Your instructions:
Give back every entry exactly; drop the pictures.

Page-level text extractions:
□ □ □

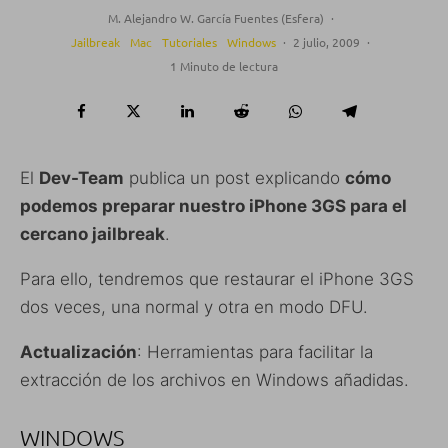
M. Alejandro W. García Fuentes (Esfera)
·
Jailbreak
Mac
Tutoriales
Windows
·
2 julio, 2009
·
1 Minuto de lectura
El
Dev-Team
publica un post explicando
cómo
podemos preparar nuestro iPhone 3GS para el
cercano jailbreak
.
Para ello, tendremos que restaurar el iPhone 3GS
dos veces, una normal y otra en modo DFU.
Actualización
: Herramientas para facilitar la
extracción de los archivos en Windows añadidas.
WINDOWS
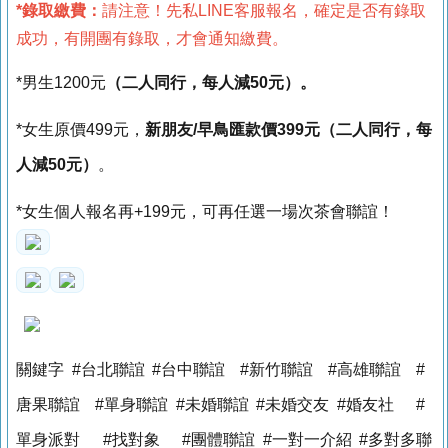
*錄取繳費：
請注意！先私LINE客服報名，確定是否有錄取
成功，有開團有錄取，才會通知繳費。
*男生1200元
（二人同行，每人減50元
）。
*女生原價499元，
新朋友/早鳥匯款價399元（二人同行，每
人減50元
）
。
*女生個人報名再+199元，可再任選一場次茶會聯誼！
關鍵字 #台北聯誼 #台中聯誼 #新竹聯誼 #高雄聯誼 #
唐果聯誼 #單身聯誼 #未婚聯誼 #未婚交友 #婚友社 #
單身派對 #找對象 #團體聯誼 #一對一介紹 #多對多聯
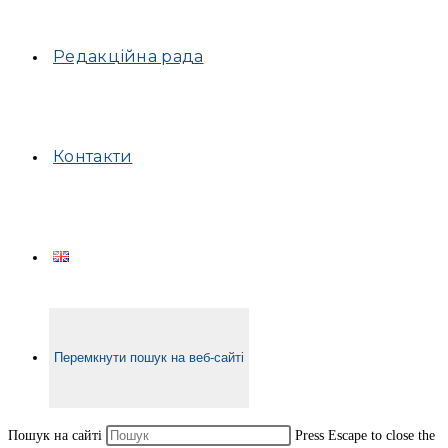
Редакційна рада
Контакти
Перемкнути пошук на веб-сайті
Пошук на сайті
Press Escape to close the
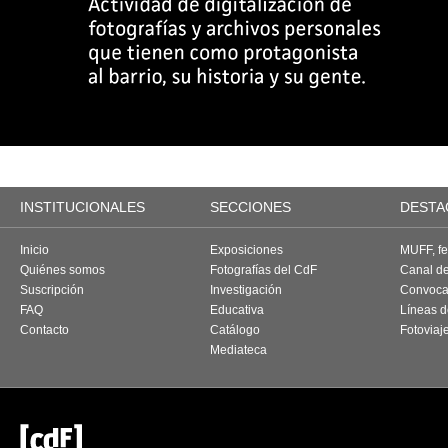
INSTITUCIONALES
SECCIONES
DESTA
Inicio
Exposiciones
MUFF, fes
Quiénes somos
Fotografías del CdF
Canal d
Suscripción
Investigación
Convoca
FAQ
Educativa
Líneas d
Contacto
Catálogo
Fotoviaj
Mediateca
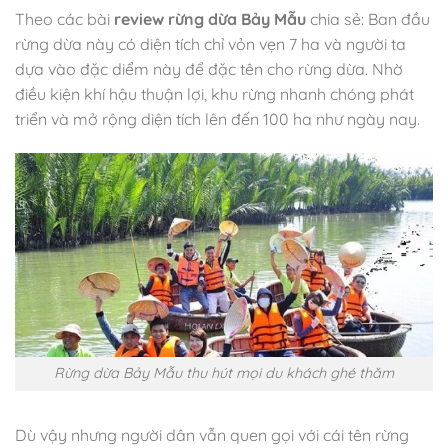
Theo các bài
review rừng dừa Bảy Mẫu
chia sẻ: Ban đầu
rừng dừa này có diện tích chỉ vỏn vẹn 7 ha và người ta
dựa vào đặc diểm này để đặc tên cho rừng dừa. Nhờ
điều kiện khí hậu thuận lợi, khu rừng nhanh chóng phát
triển và mở rộng diện tích lên đến 100 ha như ngày nay.
Rừng dừa Bảy Mẫu thu hút mọi du khách ghé thăm
Dù vậy nhưng người dân vẫn quen gọi với cái tên rừng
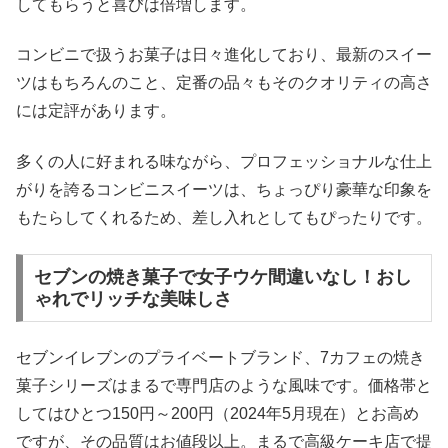
してもらうと喜びは倍増します。
コンビニで扱うお菓子は日々進化しており、最新のスイー
ツはもちろんのこと、定番の品々もそのクオリティの高さ
には定評があります。
多くの人に好まれる味ながら、プロフェッショナルな仕上
がりを誇るコンビニスイーツは、ちょっぴり豪華な印象を
もたらしてくれるため、差し入れとしてもぴったりです。
セブンの焼き菓子で女子ウケ間違いなし！おし
ゃれでリッチな美味しさ
セブンイレブンのプライベートブランド、7カフェの焼き
菓子シリーズはまるで専門店のような風味です。価格帯と
してはひとつ150円～200円（2024年5月現在）とお高め
ですが、その品質はお値段以上。まるで高級ケーキ店で提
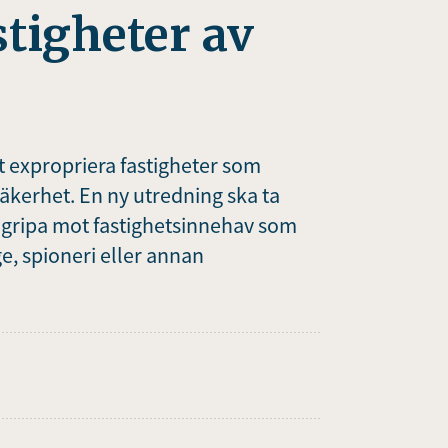
tigheter av
tt expropriera fastigheter som
äkerhet. En ny utredning ska ta
ingripa mot fastighetsinnehav som
, spioneri eller annan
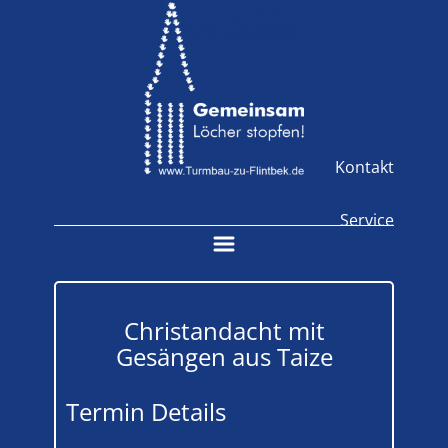
Kontakt
Service
Christandacht mit
Gesängen aus Taize
Termin Details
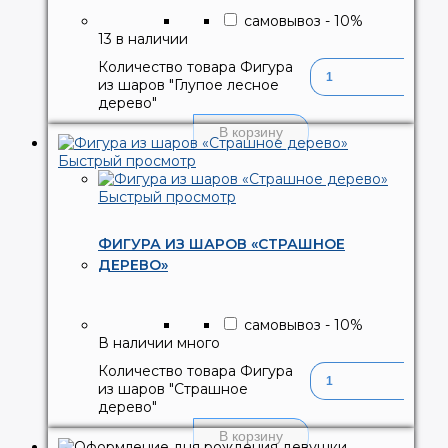
самовывоз
-
10
%
13 в наличии
Количество товара Фигура
из шаров "Глупое лесное
дерево"
В корзину
Быстрый просмотр
Быстрый просмотр
ФИГУРА ИЗ ШАРОВ «СТРАШНОЕ
ДЕРЕВО»
самовывоз
-
10
%
В наличии много
Количество товара Фигура
из шаров "Страшное
дерево"
В корзину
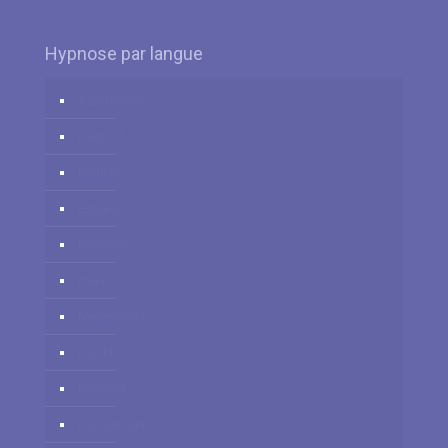
Hypnose par langue
Azərbaycan
Deutsch
English
Español
Français
Italiano
Nederlands
Polski
Română
Российский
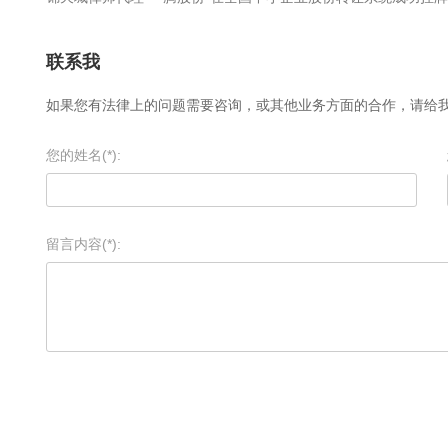
联系我
如果您有法律上的问题需要咨询，或其他业务方面的合作，请给
您的姓名(*):
留言内容(*):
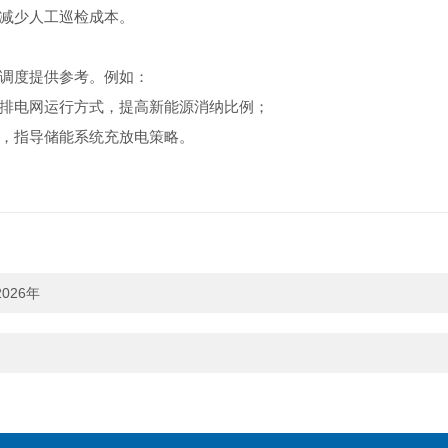
，减少人工巡检成本。
调度提供参考。例如：
排电网运行方式，提高新能源消纳比例；
，指导储能系统充放电策略。
026年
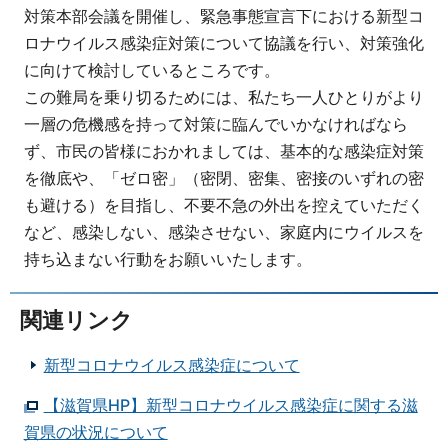
対策本部会議を開催し、緊急事態宣言下における新型コ
ロナウイルス感染症対策について協議を行い、対策強化
に向けて検討しているところです。
この難局を乗り切るためには、私たち一人ひとりがより
一層の危機感を持って対策に臨んでいかなければなら
ず、市民の皆様におかれましては、基本的な感染症対策
を徹底や、「ゼロ密」（密閉、密集、密接のいずれの密
も避ける）を目指し、不要不急の外出を控えていただく
など、感染しない、感染させない、家庭内にウイルスを
持ち込まない行動をお願いいたします。
関連リンク
新型コロナウイルス感染症について
【滋賀県HP】新型コロナウイルス感染症に関する滋
賀県の状況について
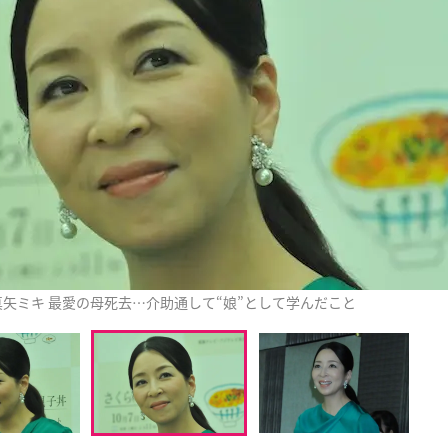
真矢ミキ 最愛の母死去…介助通して“娘”として学んだこと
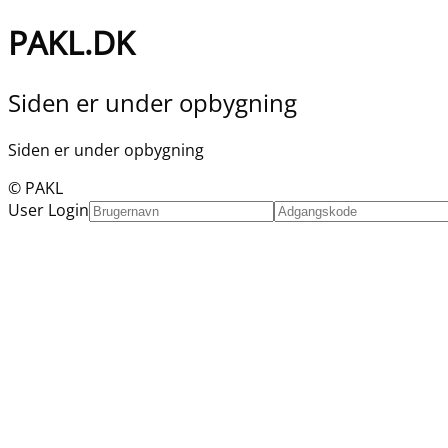
PAKL.DK
Siden er under opbygning
Siden er under opbygning
© PAKL
User Login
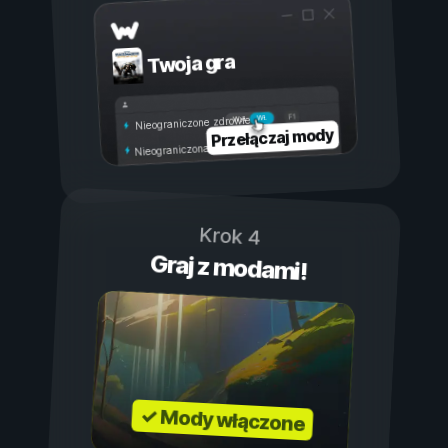
Twoja gra
Wł.
Wył.
Nieograniczone zdrowie
Przełączaj mody
Nieograniczona wytrzymałość
Krok 4
Graj z modami!
✓ Mody włączone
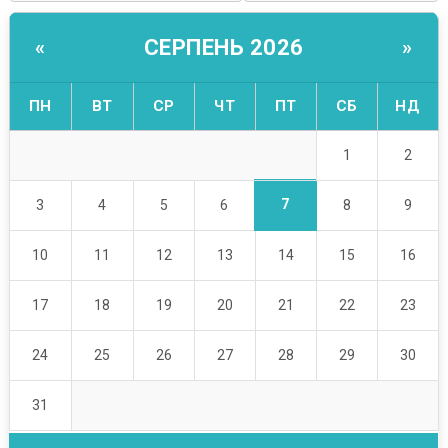
СЕРПЕНЬ 2026
«
»
ПН
ВТ
СР
ЧТ
ПТ
СБ
НД
1
2
7
3
4
5
6
8
9
10
11
12
13
14
15
16
17
18
19
20
21
22
23
24
25
26
27
28
29
30
31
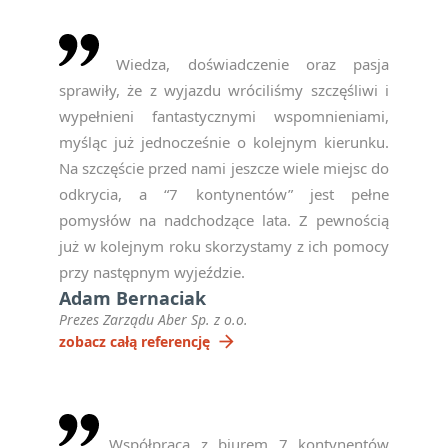
Wiedza, doświadczenie oraz pasja
sprawiły, że z wyjazdu wróciliśmy szczęśliwi i
wypełnieni fantastycznymi wspomnieniami,
myśląc już jednocześnie o kolejnym kierunku.
Na szczęście przed nami jeszcze wiele miejsc do
odkrycia, a “7 kontynentów” jest pełne
pomysłów na nadchodzące lata. Z pewnością
już w kolejnym roku skorzystamy z ich pomocy
przy następnym wyjeździe.
Adam Bernaciak
Prezes Zarządu Aber Sp. z o.o.
arrow_forward
zobacz całą referencję
Współpraca z biurem 7 kontynentów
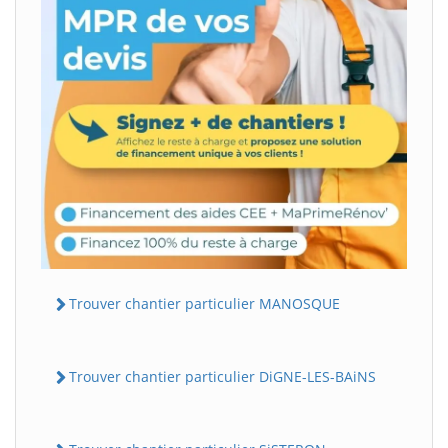
Trouver chantier particulier MANOSQUE
Trouver chantier particulier DiGNE-LES-BAiNS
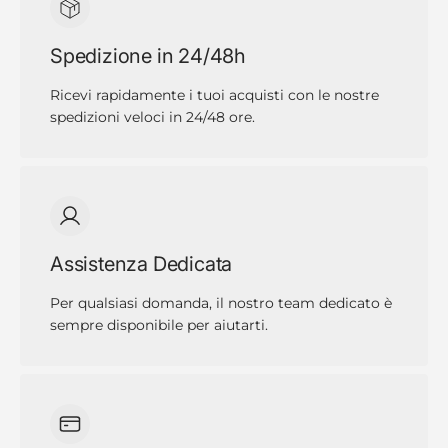
Spedizione in 24/48h
Ricevi rapidamente i tuoi acquisti con le nostre
spedizioni veloci in 24/48 ore.
Assistenza Dedicata
Per qualsiasi domanda, il nostro team dedicato è
sempre disponibile per aiutarti.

□ □ □

Completed exercise:
M. Alejandro W. García Fuentes (Esfera)
·
Jailbreak
Mac
Tutoriales
Windows
·
2 julio, 2009
·
1 Minuto de lectura
El
Dev-Team
publica un post explicando
cómo
podemos preparar nuestro iPhone 3GS para el
cercano jailbreak
.
Para ello, tendremos que restaurar el iPhone 3GS
dos veces, una normal y otra en modo DFU.
Actualización
: Herramientas para facilitar la
extracción de los archivos en Windows añadidas.
WINDOWS
*錄取繳費：
請注意！先私LINE客服報名，確定是否有錄取
成功，有開團有錄取，才會通知繳費。
*男生1200元
（二人同行，每人減50元
）。
*女生原價499元，
新朋友/早鳥匯款價399元（二人同行，每
人減50元
）
。
*女生個人報名再+199元，可再任選一場次茶會聯誼！
關鍵字 #台北聯誼 #台中聯誼 #新竹聯誼 #高雄聯誼 #
唐果聯誼 #單身聯誼 #未婚聯誼 #未婚交友 #婚友社 #
單身派對 #找對象 #團體聯誼 #一對一介紹 #多對多聯
Редакційна рада
Контакти
Перемкнути пошук на веб-сайті
Пошук на сайті
Press Escape to close the
INSTITUCIONALES
SECCIONES
DESTA
Inicio
Exposiciones
MUFF, fes
Quiénes somos
Fotografías del CdF
Canal d
Suscripción
Investigación
Convoca
FAQ
Educativa
Líneas d
Contacto
Catálogo
Fotoviaj
Mediateca
Theo các bài
review rừng dừa Bảy Mẫu
chia sẻ: Ban đầu
rừng dừa này có diện tích chỉ vỏn vẹn 7 ha và người ta
dựa vào đặc diểm này để đặc tên cho rừng dừa. Nhờ
điều kiện khí hậu thuận lợi, khu rừng nhanh chóng phát
triển và mở rộng diện tích lên đến 100 ha như ngày nay.
Rừng dừa Bảy Mẫu thu hút mọi du khách ghé thăm
Dù vậy nhưng người dân vẫn quen gọi với cái tên rừng
してもらうと喜びは倍増します。
コンビニで扱うお菓子は日々進化しており、最新のスイー
ツはもちろんのこと、定番の品々もそのクオリティの高さ
には定評があります。
多くの人に好まれる味ながら、プロフェッショナルな仕上
がりを誇るコンビニスイーツは、ちょっぴり豪華な印象を
もたらしてくれるため、差し入れとしてもぴったりです。
セブンの焼き菓子で女子ウケ間違いなし！おし
ゃれでリッチな美味しさ
セブンイレブンのプライベートブランド、7カフェの焼き
菓子シリーズはまるで専門店のような風味です。価格帯と
してはひとつ150円～200円（2024年5月現在）とお高め
ですが、その品質はお値段以上。まるで高級ケーキ店で提
tigheter av
tt expropriera fastigheter som
äkerhet. En ny utredning ska ta
ingripa mot fastighetsinnehav som
, spioneri eller annan
Kontakt
Service
Christandacht mit
Gesängen aus Taize
Termin Details
самовывоз
-
10
%
13 в наличии
Количество товара Фигура
из шаров "Глупое лесное
дерево"
В корзину
Быстрый просмотр
Быстрый просмотр
ФИГУРА ИЗ ШАРОВ «СТРАШНОЕ
ДЕРЕВО»
самовывоз
-
10
%
В наличии много
Количество товара Фигура
из шаров "Страшное
дерево"
В корзину
Hypnose par langue
Azərbaycan
Deutsch
English
Español
Français
Italiano
Nederlands
Polski
Română
Российский
联系我
如果您有法律上的问题需要咨询，或其他业务方面的合作，请给
您的姓名(*):
留言内容(*):
，减少人工巡检成本。
调度提供参考。例如：
排电网运行方式，提高新能源消纳比例；
，指导储能系统充放电策略。
026年
対策本部会議を開催し、緊急事態宣言下における新型コ
ロナウイルス感染症対策について協議を行い、対策強化
に向けて検討しているところです。
この難局を乗り切るためには、私たち一人ひとりがより
一層の危機感を持って対策に臨んでいかなければなら
ず、市民の皆様におかれましては、基本的な感染症対策
を徹底や、「ゼロ密」（密閉、密集、密接のいずれの密
も避ける）を目指し、不要不急の外出を控えていただく
など、感染しない、感染させない、家庭内にウイルスを
持ち込まない行動をお願いいたします。
関連リンク
新型コロナウイルス感染症について
【滋賀県HP】新型コロナウイルス感染症に関する滋
賀県の状況について
真矢ミキ 最愛の母死去…介助通して“娘”として学んだこと
PAKL.DK
Siden er under opbygning
Siden er under opbygning
© PAKL
User Login
Twoja gra
Wł.
Wył.
Nieograniczone zdrowie
Przełączaj mody
Nieograniczona wytrzymałość
Krok 4
Graj z modami!
✓ Mody włączone
СЕРПЕНЬ 2026
«
»
ПН
ВТ
СР
ЧТ
ПТ
СБ
НД
1
2
7
3
4
5
6
8
9
10
11
12
13
14
15
16
17
18
19
20
21
22
23
24
25
26
27
28
29
30
31
Wiedza, doświadczenie oraz pasja
sprawiły, że z wyjazdu wróciliśmy szczęśliwi i
wypełnieni fantastycznymi wspomnieniami,
myśląc już jednocześnie o kolejnym kierunku.
Na szczęście przed nami jeszcze wiele miejsc do
odkrycia, a “7 kontynentów” jest pełne
pomysłów na nadchodzące lata. Z pewnością
już w kolejnym roku skorzystamy z ich pomocy
przy następnym wyjeździe.
Adam Bernaciak
Prezes Zarządu Aber Sp. z o.o.
arrow_forward
zobacz całą referencję
Współpraca z biurem 7 kontynentów
Trouver chantier particulier MANOSQUE
Trouver chantier particulier DiGNE-LES-BAiNS
Spedizione in 24/48h
Ricevi rapidamente i tuoi acquisti con le nostre
spedizioni veloci in 24/48 ore.
Assistenza Dedicata
Per qualsiasi domanda, il nostro team dedicato è
sempre disponibile per aiutarti.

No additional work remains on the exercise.